Thank you, very much.

Damon Hininger

Analyst · SunTrust.

Oh sorry Tobey, thank you.

Operator

Operator

[Operator Instructions] Our next question comes from Andrew Berg with Post Advisory Group.

Andrew Berg

Analyst · Post Advisory Group.

He guys, I just want to go back to startup costs related to both San Diego and Trousdale you just confirm how much was the impact in 4Q and how much is the expected impact in the guidance numbers for 2016 on an actual dollar basis?

David Garfinkle

Analyst · Post Advisory Group.

Yes, I'll take that one, this is David. There were three sets in Q4 and we have about a penny in Q1 of cash flow drag.

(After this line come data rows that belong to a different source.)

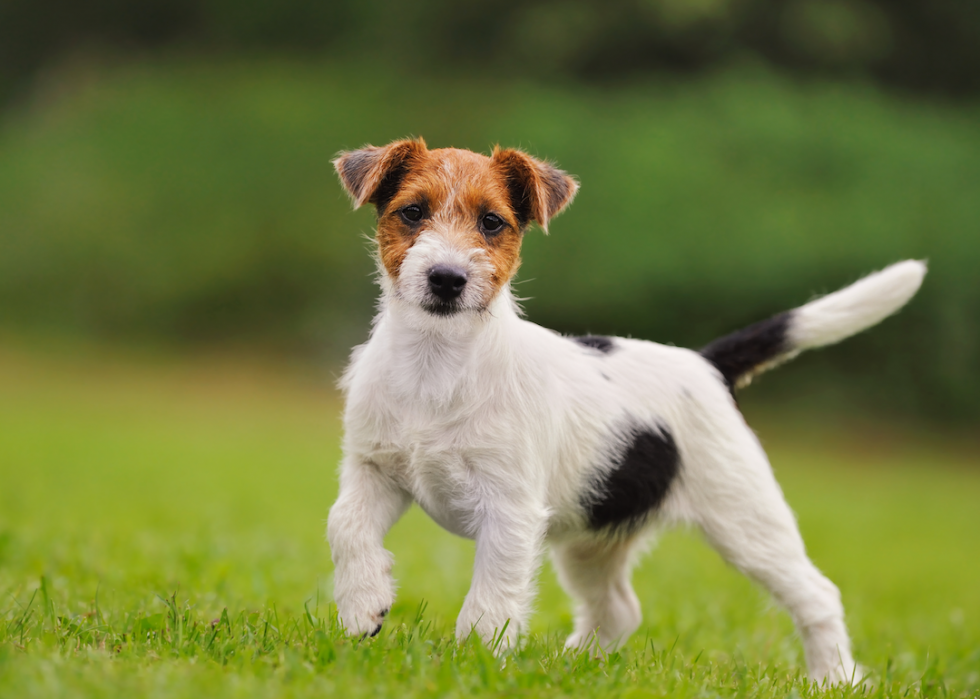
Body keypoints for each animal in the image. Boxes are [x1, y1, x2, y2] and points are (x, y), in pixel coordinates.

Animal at [328, 137, 928, 684]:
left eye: (492, 222)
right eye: (412, 212)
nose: (447, 279)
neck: (437, 362)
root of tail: (704, 363)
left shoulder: (509, 511)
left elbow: (491, 596)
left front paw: (474, 660)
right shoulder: (373, 469)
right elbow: (345, 525)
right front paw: (363, 605)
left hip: (747, 521)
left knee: (817, 595)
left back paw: (835, 677)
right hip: (594, 536)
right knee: (619, 609)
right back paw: (573, 665)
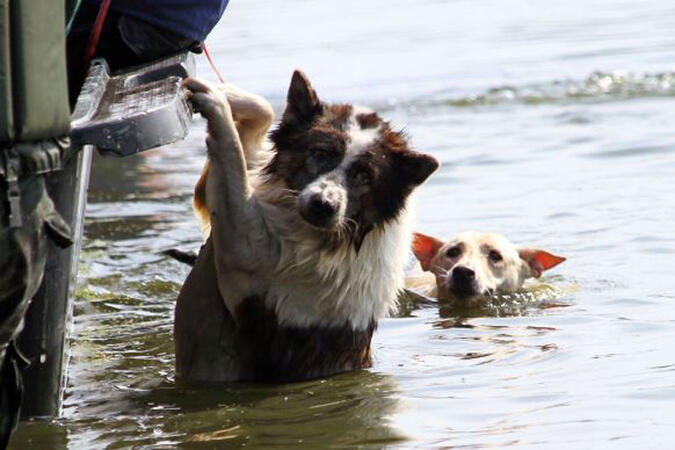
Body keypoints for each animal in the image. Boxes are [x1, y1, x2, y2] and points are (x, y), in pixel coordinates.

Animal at [174, 70, 438, 384]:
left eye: (364, 177)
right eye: (320, 154)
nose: (324, 205)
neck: (346, 236)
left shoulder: (241, 250)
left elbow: (232, 157)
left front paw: (217, 104)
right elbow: (263, 115)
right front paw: (229, 94)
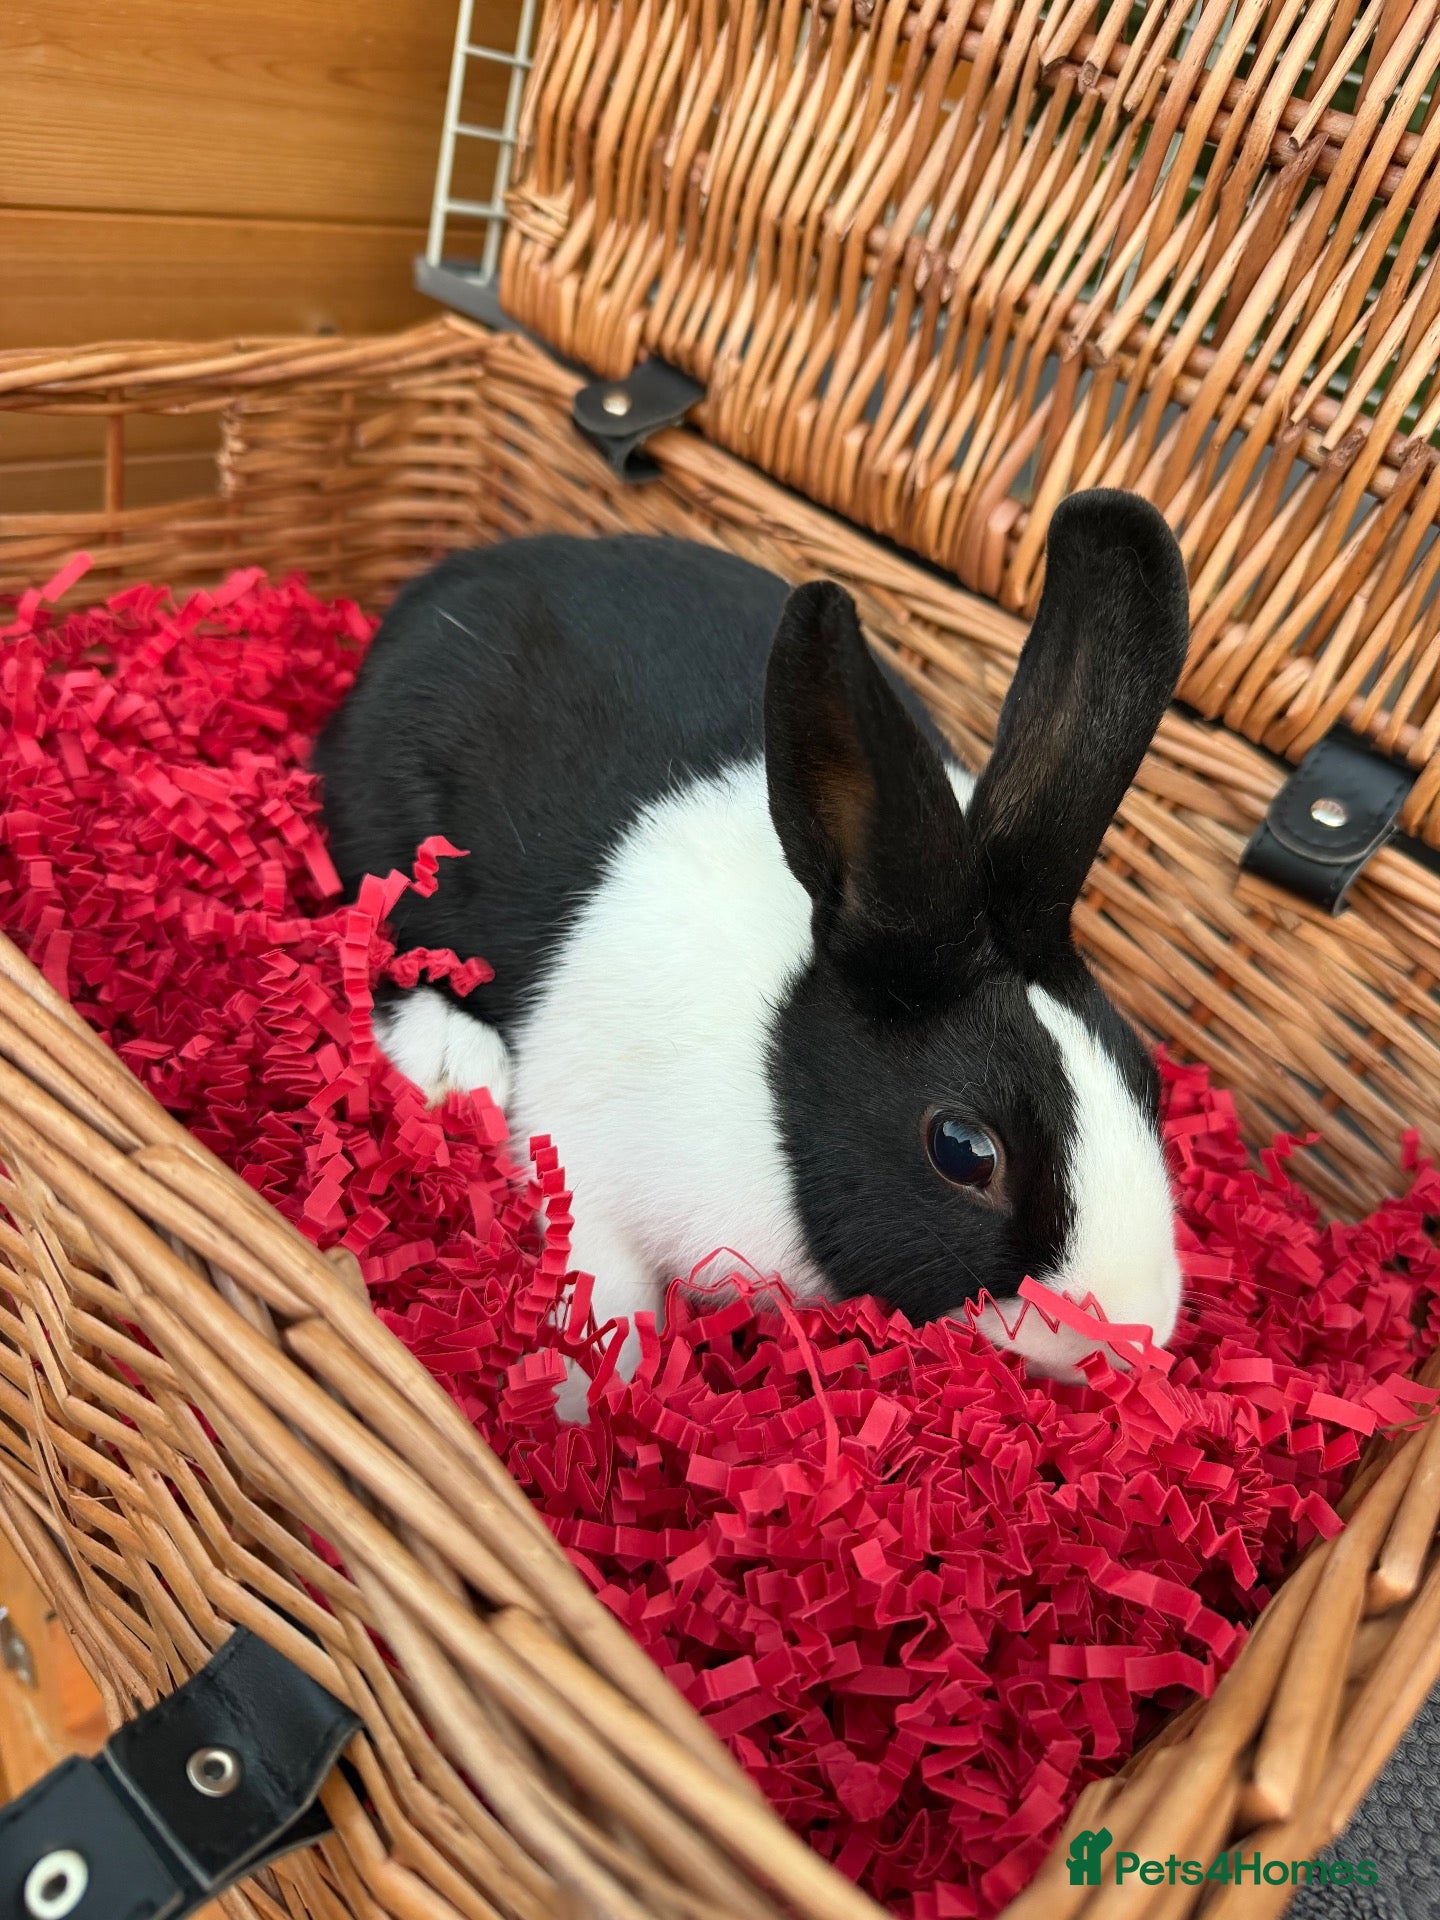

I mean, at some point I'm not sure when startup becomes ongoing operations, but at Trousdale facility we've begun taking in inmates from the State of Tennessee, but it will be a cash flow drag of about a penny in Q1. Likewise at Red Rock we've already got staff there and an inmate population at our Red Rock facility, but it will, because we'll have to hire staff in advance of the inmates coming in late Q3 or early Q4 that will generate about a penny drag in cash flows in Q3.

Andrew Berg

Analyst · Post Advisory Group.

Okay and then the $0.03 is Trousdale or $0.03 was San Diego?

David Garfinkle

Analyst · Post Advisory Group.

In Q4 it was probably $0.02 Trousdale, $0.01 for Otay Mesa, so a total of three.

Andrew Berg

Analyst · Post Advisory Group.

Got it, okay, perfect thank you.

David Garfinkle

Analyst · Post Advisory Group.

Welcome.

Operator

Operator

It appears there are no further questions at this time. Mr. Hininger, I'd like to turn the conference back to you for any additional or closing remarks sir.

Damon Hininger

Analyst

All right, thank you very much and to all of our investors, thanks for calling in today, but more importantly, thank you for your investment in CXW and we are looking forward to reporting our progress during the course of 2016, so thanks again. Enjoy your day.

Operator

Operator

This concludes today's conference. You may now disconnect.